Item 52 is Birds and Beasts from Shakespeare, published by the Cheloniidae Press of Alan James Robinson in 1990. Robinson, as well as operating the Cheloniidae Press and its successor Sea Turtle Press, is an artist, with a specialty in animals. There are 55 of Robinson's engravings, including 21 birds and 17 animals. Text is provided by Arthur F. Kinney, an English Professor at the University of Massachusetts. He explains the symbolism of these animals in Shakespeare's time. This book comes from a limited run of 155 copies, being one of 26 in quarter leather, signed by Robinson. Priced at $2,750.
Item 27 is a book that goes back to when four colors meant exactly that. The book is Le Livre de Quatre Couleurs (the Book of Four Colors) by Louis-Antoine Caraccioli, published in 1757. Today we think of four-color printing as being used to print a seemingly infinite rainbow of color shades, suitable for printing color photography. In Caraccioli's time, it was quite an advance to have a book printed in precisely four visible colors, though no more. This book features printing in blue, brown, red, and yellow-orange, chapters printed in different selections from among the four. All four are used on the title page to surround an engraved vignette. The book is described as "a satire on the manners and mores of high society." $500.

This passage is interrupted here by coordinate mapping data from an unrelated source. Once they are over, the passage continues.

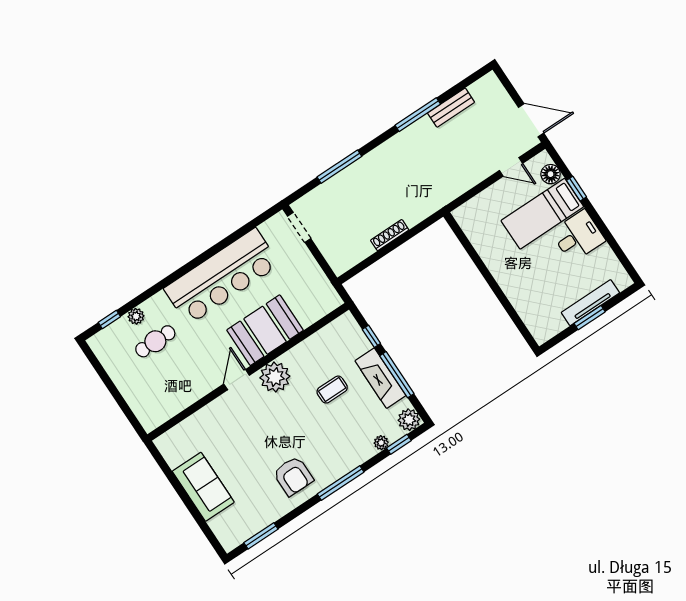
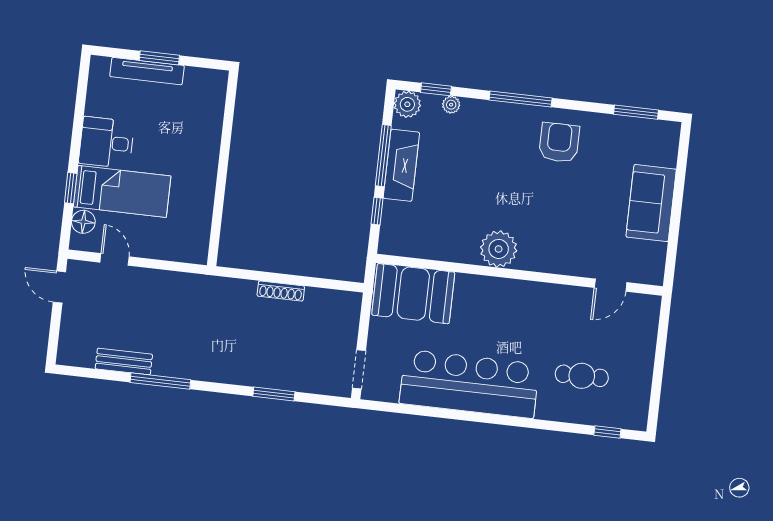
door: (531, 120) -> (59, 287), width x0.73
window: (339, 167) -> (274, 394), width x0.69
plant: (136, 316) -> (580, 414), removed
booth: (265, 330) -> (413, 294), moved
door: (237, 380) -> (611, 285), moved
coffee table: (332, 390) -> (455, 192), removed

Item 7 is a combination of American patriotic sentiment and books as art: The Twelve Stars of Our Republic: Our Nation's Gift-Book to her Young Citizens. This is an elaborate piece recognizing America's first 12 presidents, ranging from George Washington to Zachary Taylor. The timing, published in 1850, was interesting, perhaps an attempt to stir patriotic sentiment at a time when the nation was seriously beginning to fall apart. There were chromolithographed scenes by James Ackerman, a pioneer in color lithography, and steel engravings of the 12 presidents. The deluxe blue morocco binding with elaborate gilt patriotic symbols was produced by Edward Walker, whose bindery featured elaborately decorated leather bindings. While this work did little to bind the divisions between North and South, the timing of 1850 at least spared the publisher from having to include the next three presidents, three of the nation's worst, in its list of "stars." $800.